What has been the most interesting discovery within your field of the last few years?

While atomic nuclei are notoriously difficult to explain in a theoretical manner, it has been predicted that the mass-54 calcium isotope might be particularly stable. This was confirmed in a landmark experiment performed at the RIBF. I’m presently investigating the same nucleus, but using different production pathways. My results provide firmer confirmation of this important result, and hint at a rare competition between nuclear decay modes.

“My research is important to sustainable development because...”

The electric car marks a turn towards burgeoning electricity consumption. In order to match this consumption, reliable and high-density power generation methods must be pursued. Nuclear technologies provide a low-carbon solution. Promising developments towards safer and more efficient power generation include; reactor-neutrino observation as a means of non-intrusive reactor monitoring, and the development of nuclear reaction mechanisms for transmutation of long-lived nuclear waste.

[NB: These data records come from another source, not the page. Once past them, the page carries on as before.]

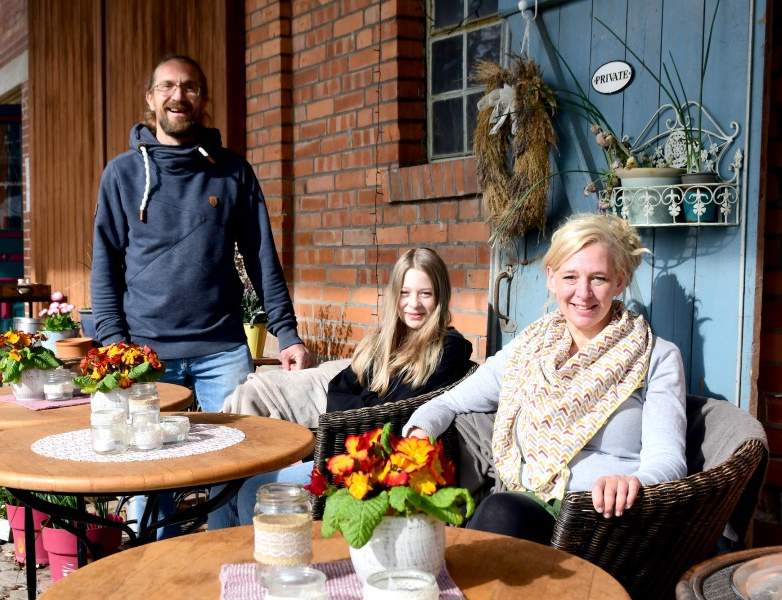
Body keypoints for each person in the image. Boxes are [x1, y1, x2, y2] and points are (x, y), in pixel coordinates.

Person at [91, 54, 309, 537]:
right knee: (150, 478)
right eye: (167, 86)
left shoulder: (232, 173)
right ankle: (155, 568)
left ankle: (224, 567)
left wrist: (287, 335)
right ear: (150, 99)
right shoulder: (122, 175)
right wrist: (114, 345)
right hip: (146, 354)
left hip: (222, 350)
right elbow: (105, 267)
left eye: (189, 87)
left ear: (203, 99)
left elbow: (261, 259)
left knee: (232, 469)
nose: (178, 96)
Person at [404, 214, 687, 545]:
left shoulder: (656, 356)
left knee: (496, 517)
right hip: (531, 504)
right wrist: (419, 432)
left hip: (604, 519)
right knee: (494, 516)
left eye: (598, 278)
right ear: (551, 278)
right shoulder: (529, 348)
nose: (583, 293)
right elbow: (450, 400)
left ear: (619, 281)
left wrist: (634, 481)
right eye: (570, 277)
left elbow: (669, 460)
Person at [209, 247, 475, 529]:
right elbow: (339, 387)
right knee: (228, 480)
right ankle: (223, 562)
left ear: (440, 296)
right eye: (405, 293)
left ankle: (268, 563)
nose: (414, 304)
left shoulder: (447, 347)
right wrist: (360, 405)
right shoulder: (384, 341)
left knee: (255, 489)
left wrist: (358, 405)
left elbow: (389, 409)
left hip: (376, 465)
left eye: (425, 293)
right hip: (342, 449)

What are your thoughts on science today?

With the increased emphasis being put on the “impact” of scientific results, I believe that there’s a danger of overselling ourselves. Even more dangerous is the active seeking of phenomena in our data that we know will garner attention. Whilst combating this is difficult, indeed these are mostly subconscious behaviours, we should strive to admit our ignorance and treat expected results with the same reverence as those that are unexpected.